DUNCAN, Okla. – Great stories are not always championships realized and life happily ever after.
Missy Long has a story to tell, and she will have the opportunity during the Women’s Professional Rodeo Association brunch held in conjunction with the Chisholm Trail Ram Prairie Circuit Finals Rodeo, set for 7:30 p.m. Thursday, Oct. 19-Saturday, Oct. 21, at the Stephens County Arena in Duncan.
The brunch will take place at 10 a.m. Saturday at the Stephens County Arena Conference Center.
Long lived in Duncan when she won the barrel racing world championship in 1969 at the age of 13, making her one of the youngest world champions in WPRA history. Only Ann Lewis (10) and LaTonne Sewalt (11) were younger.
Long returned to the NFR a year later and finished 11th in the world standings. But life after her rodeo run wasn’t always as pleasant.
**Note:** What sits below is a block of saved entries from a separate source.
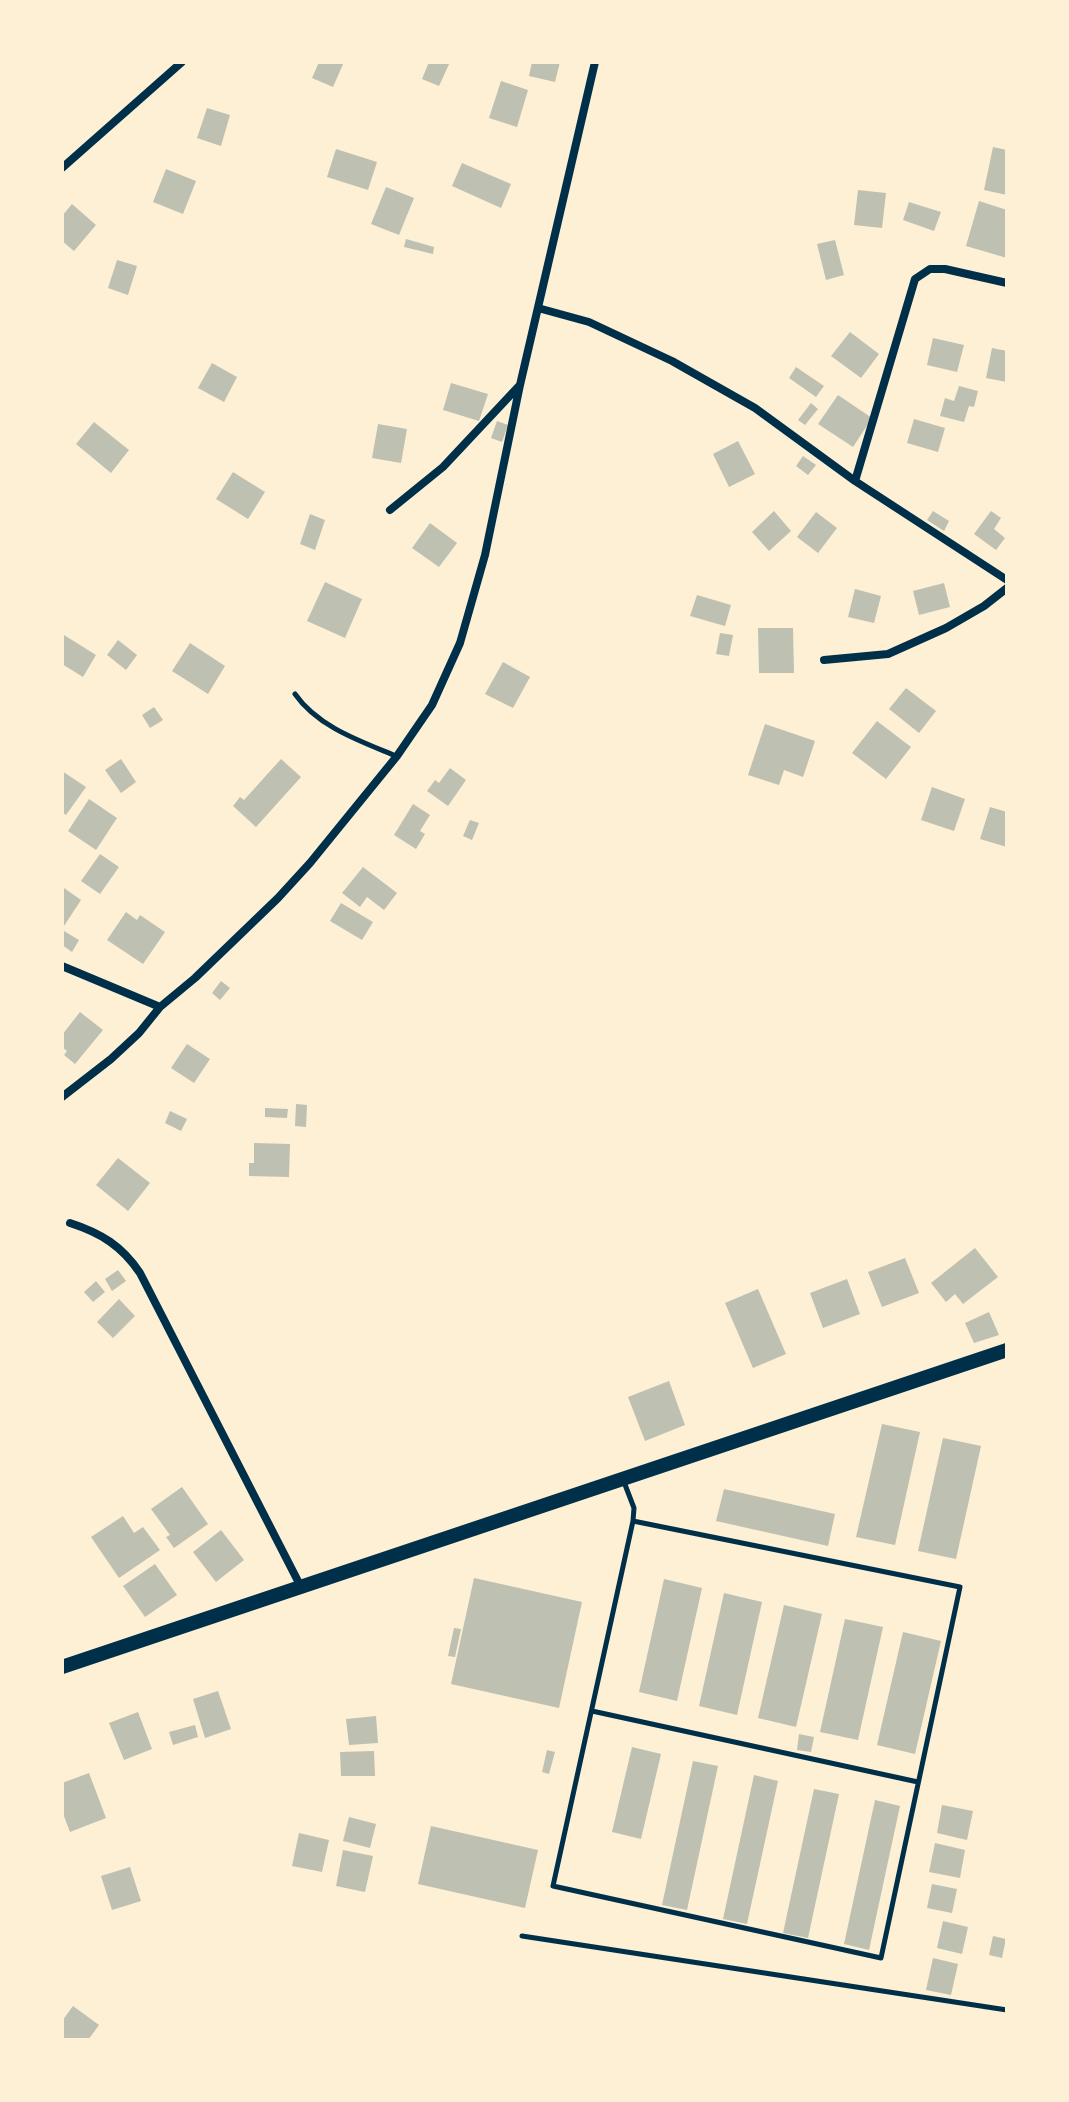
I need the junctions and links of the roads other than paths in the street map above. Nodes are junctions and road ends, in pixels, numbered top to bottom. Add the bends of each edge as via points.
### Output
1 (182, 62) edge
2 (595, 62) edge
3 (62, 168) edge
4 (1007, 283) edge
5 (538, 308) junction
6 (520, 385) junction
7 (855, 481) junction
8 (390, 510) dead end
9 (1007, 580) edge
10 (1007, 588) edge
11 (824, 660) dead end
12 (295, 694) dead end
13 (397, 756) junction
14 (62, 966) edge
15 (160, 1007) junction
16 (62, 1097) edge
17 (70, 1223) dead end
18 (1007, 1350) edge
19 (623, 1479) junction
20 (633, 1521) junction
21 (301, 1587) junction
22 (62, 1667) edge
23 (592, 1711) junction
24 (918, 1782) junction
25 (522, 1936) dead end
26 (1007, 2010) edge

1 - 3 street
2 - 5 street
4 - 7 street via 945,269 930,269 915,279
5 - 6 street
5 - 7 street via 589,322 672,361 755,408
6 - 8 street via 443,467
6 - 13 street via 485,555 460,643 432,705
7 - 9 street
10 - 11 street via 946,628 888,654
12 - 13 lane via 328,724
13 - 15 street via 278,898
14 - 15 street
15 - 16 street via 111,1059
17 - 21 street via 118,1246 140,1273
18 - 19 street
19 - 20 lane
19 - 21 street
20 - 23 lane
20 - 24 lane via 960,1587
21 - 22 street
23 - 24 lane
23 - 24 lane via 553,1886 819,1945 881,1958
25 - 26 lane

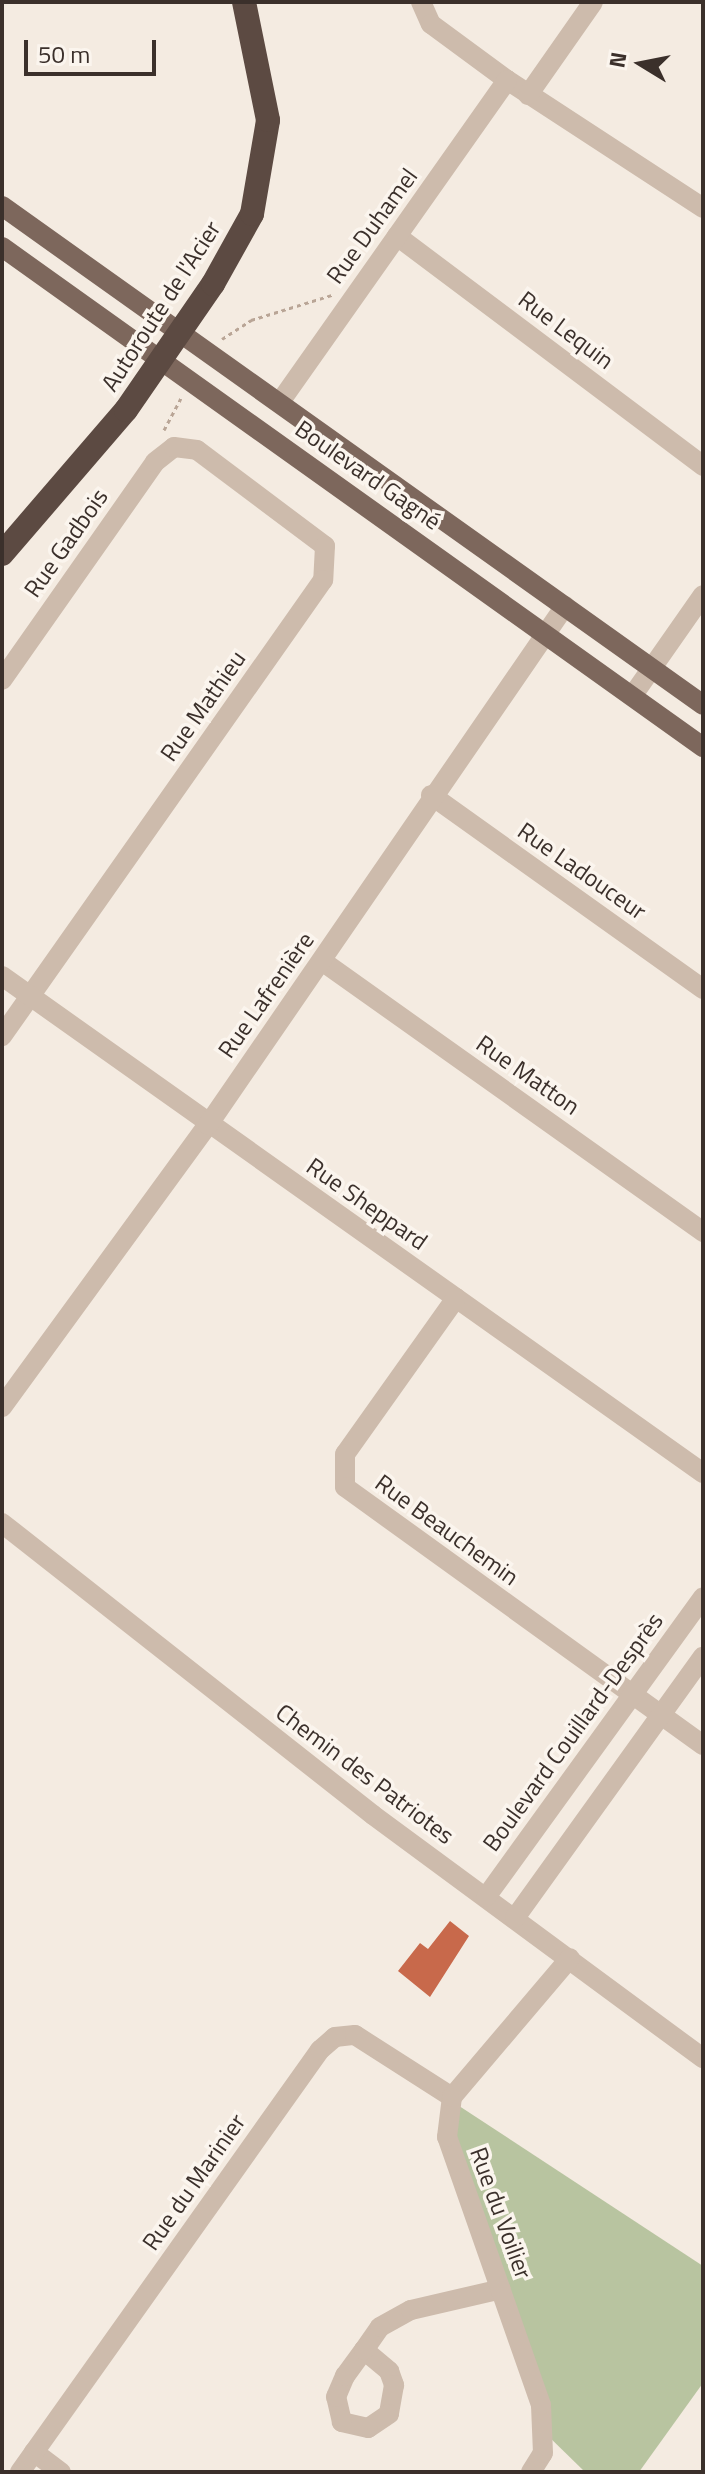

A movie about her story, “Too Young To Drive,” is being made, and it will likely tell the tale of a woman who went from young world champion to a life with drugs, imprisonment and homelessness before she found the redemption through her faith.
It’s one of the reasons why she will speak to WPRA members next month in Duncan, where she moved to as a youngster so she and her brother, Ricky, could pursue rodeo. Their father, Al Long, introduced his children to the Youree Horsemanship and Rodeo Camps near Addington, Okla., and the family quickly found a home in Stephens County.
The Yourees directed Al and Missy Long to Joyce Burk Kernek, a Duncan cowgirl. Kernek had a nice sorrel, Leo Thistle, that Dale Youree believed would be a good fit for Missy Long. The Longs acquired the gelding, and Dandy helped carry Missy Long to the gold buckle.
Though she has since moved away from Duncan, local organizers of the Chisholm Trail Ram Prairie Circuit Finals Rodeo and members of the WPRA are excited about Missy Long’s return to town to share her story and how she has returned to the glory of her faith.